Extracted records

----------------------------------------

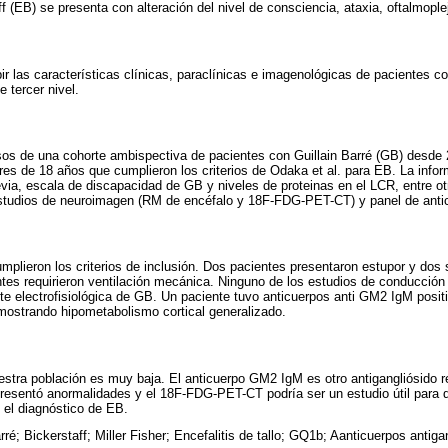
ff (EB) se presenta con alteración del nivel de consciencia, ataxia, oftalmoplej
bir las características clínicas, paraclínicas e imagenológicas de pacientes 
e tercer nivel.
asos de una cohorte ambispectiva de pacientes con Guillain Barré (GB) desde
es de 18 años que cumplieron los criterios de Odaka et al. para EB. La infor
evia, escala de discapacidad de GB y niveles de proteinas en el LCR, entre ot
studios de neuroimagen (RM de encéfalo y 18F-FDG-PET-CT) y panel de antic
mplieron los criterios de inclusión. Dos pacientes presentaron estupor y dos 
tes requirieron ventilación mecánica. Ninguno de los estudios de conducción
nte electrofisiológica de GB. Un paciente tuvo anticuerpos anti GM2 IgM posit
ostrando hipometabolismo cortical generalizado.
stra población es muy baja. El anticuerpo GM2 IgM es otro antigangliósido 
esentó anormalidades y el 18F-FDG-PET-CT podría ser un estudio útil para d
el diagnóstico de EB.
rré; Bickerstaff; Miller Fisher; Encefalitis de tallo; GQ1b; Aanticuerpos antiga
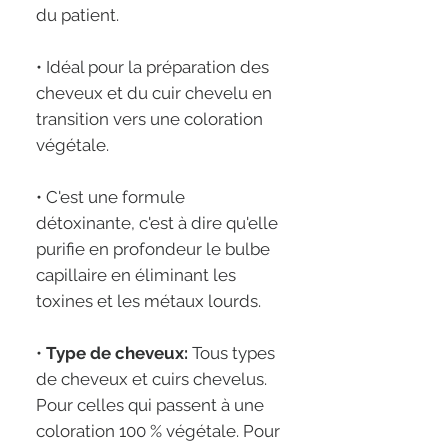
du patient.
• Idéal pour la préparation des
cheveux et du cuir chevelu en
transition vers une coloration
végétale.
• C'est une formule
détoxinante, c'est à dire qu'elle
purifie en profondeur le bulbe
capillaire en éliminant les
toxines et les métaux lourds.
•
Type de cheveux:
Tous types
de cheveux et cuirs chevelus.
Pour celles qui passent à une
coloration 100 % végétale. Pour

----------------------------------------

[To do] Leave out the pictures, and extract exactly the lines from the one with "esentó anormalidades y" through the end of the records, both ends included.

[Task result]
esentó anormalidades y el 18F-FDG-PET-CT podría ser un estudio útil para d
el diagnóstico de EB.
rré; Bickerstaff; Miller Fisher; Encefalitis de tallo; GQ1b; Aanticuerpos antiga
du patient.
• Idéal pour la préparation des
cheveux et du cuir chevelu en
transition vers une coloration
végétale.
• C'est une formule
détoxinante, c'est à dire qu'elle
purifie en profondeur le bulbe
capillaire en éliminant les
toxines et les métaux lourds.
•
Type de cheveux:
Tous types
de cheveux et cuirs chevelus.
Pour celles qui passent à une
coloration 100 % végétale. Pour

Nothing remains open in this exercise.